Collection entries
::::

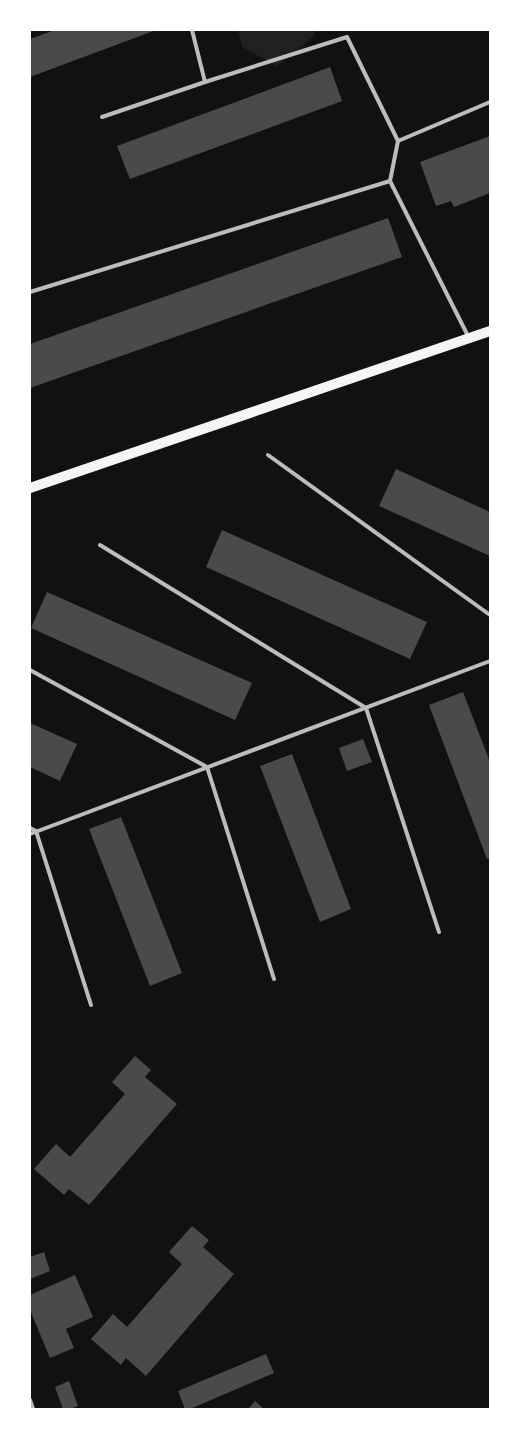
<svg xmlns="http://www.w3.org/2000/svg" width="520" height="1439" font-family="'Golos Text',sans-serif">
<style>
.green{fill:#202020}
.building{fill:#4a4a4a}
.lines{fill:none;stroke-linecap:round;stroke-linejoin:round}
.service{stroke:#bcbcbc;stroke-width:4}
.secondary{stroke:#f5f5f5;stroke-width:10}
</style>
<rect width="100%" height="100%" fill="#111"/>
<!-- green -->
<path class="green" d="M 238,30 L 314,30 L 314,36 L 277,66 L 242,47 Z"/>
<!-- building -->
<g class="building">
<path d="M 55,30 L 156,30 L 30,77 L 30,39 Z"/>
<path d="M 330,67 L 342,101 L 130,179 L 117,146 Z"/>
<path d="M 490,136 L 490,193 L 454,207 L 451,201 L 436,206 L 420,162 Z"/>
<path d="M 388,218 L 402,257 L 30,388 L 30,344 Z"/>
<path d="M 396,469 L 490,512 L 490,556 L 379,506 Z"/>
<path d="M 222,530 L 427,622 L 410,659 L 206,567 Z"/>
<path d="M 47,592 L 252,683 L 235,720 L 31,628 Z"/>
<path d="M 463,692 L 490,762 L 490,858 L 487,859 L 429,705 Z"/>
<path d="M 30,723 L 77,744 L 60,781 L 30,767 Z"/>
<path d="M 363,739 L 372,762 L 347,771 L 339,748 Z"/>
<path d="M 292,754 L 351,909 L 320,922 L 260,766 Z"/>
<path d="M 121,817 L 182,973 L 150,986 L 89,829 Z"/>
<path d="M 135,1056 L 151,1070 L 145,1077 L 177,1104 L 89,1205 L 69,1189 L 64,1195 L 34,1169 L 56,1144 L 70,1157 L 125,1094 L 112,1082 Z"/>
<path d="M 192,1226 L 209,1240 L 203,1247 L 234,1274 L 146,1376 L 126,1358 L 121,1365 L 91,1339 L 113,1314 L 127,1327 L 182,1264 L 169,1252 Z"/>
<path d="M 44,1252 L 50,1271 L 30,1279 L 30,1257 Z"/>
<path d="M 75,1275 L 93,1317 L 66,1329 L 74,1348 L 50,1358 L 30,1310 L 30,1295 Z"/>
<path d="M 266,1354 L 274,1373 L 190,1409 L 185,1409 L 178,1391 Z"/>
<path d="M 69,1381 L 78,1406 L 70,1409 L 63,1409 L 55,1387 Z"/>
<path d="M 255,1401 L 264,1409 L 248,1409 Z"/>
</g>
<g class="lines">
<!-- service -->
<g class="service">
<path d="M 192,30 L 205,82 L 347,37 L 398,141"/>
<path d="M 102,117 L 205,82"/>
<path d="M 30,292 L 390,181"/>
<path d="M 469,338 L 390,181 L 398,141 L 490,102"/>
<path d="M 268,455 L 490,615"/>
<path d="M 100,545 L 366,708 L 439,932"/>
<path d="M 30,670 L 207,767 L 274,979"/>
<path d="M 30,828 L 36,831 L 91,1005"/>
<path d="M 30,834 L 490,661"/>
<path d="M 30,1400 L 33,1409"/>
</g>
<!-- secondary -->
<path class="secondary" d="M 30,488 L 490,331"/>
</g>
<!-- border -->
<rect width="520" height="1439" fill="none" stroke="#ffffff" stroke-width="62"/>
</svg>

::::

What is needed
An exact copy of the lines above, from the one containing "463,692 L 490,762" through the one containing "135,1056 L 151,1070", is the whole of the answer.

Solved exercise
<path d="M 463,692 L 490,762 L 490,858 L 487,859 L 429,705 Z"/>
<path d="M 30,723 L 77,744 L 60,781 L 30,767 Z"/>
<path d="M 363,739 L 372,762 L 347,771 L 339,748 Z"/>
<path d="M 292,754 L 351,909 L 320,922 L 260,766 Z"/>
<path d="M 121,817 L 182,973 L 150,986 L 89,829 Z"/>
<path d="M 135,1056 L 151,1070 L 145,1077 L 177,1104 L 89,1205 L 69,1189 L 64,1195 L 34,1169 L 56,1144 L 70,1157 L 125,1094 L 112,1082 Z"/>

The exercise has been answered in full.